DATA SECTION |
>>>

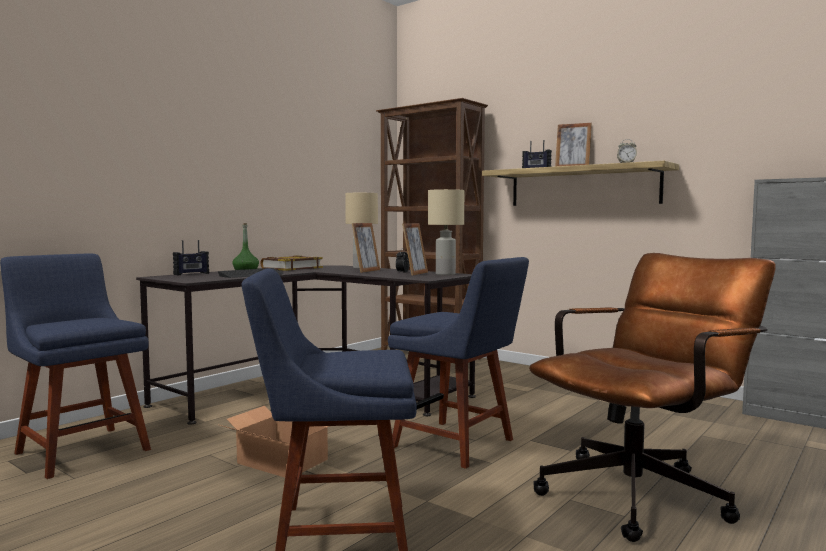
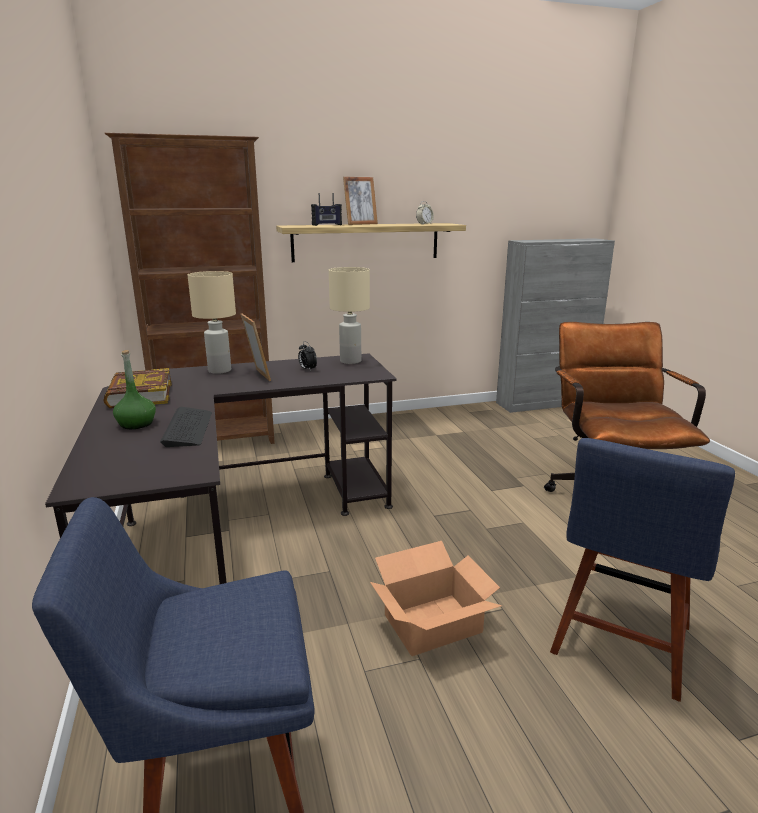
camera: 55 degrees left, 15 degrees up
radio [173,240,209,275] -> none
blue chair [388,257,529,469] -> none
picture frame [402,223,428,276] -> none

<<<

WORK TASK | Every line of the data above is to be set down exactly; the pictures are not.

EXPECTED OUTPUT |
camera: 55 degrees left, 15 degrees up
radio [173,240,209,275] -> none
blue chair [388,257,529,469] -> none
picture frame [402,223,428,276] -> none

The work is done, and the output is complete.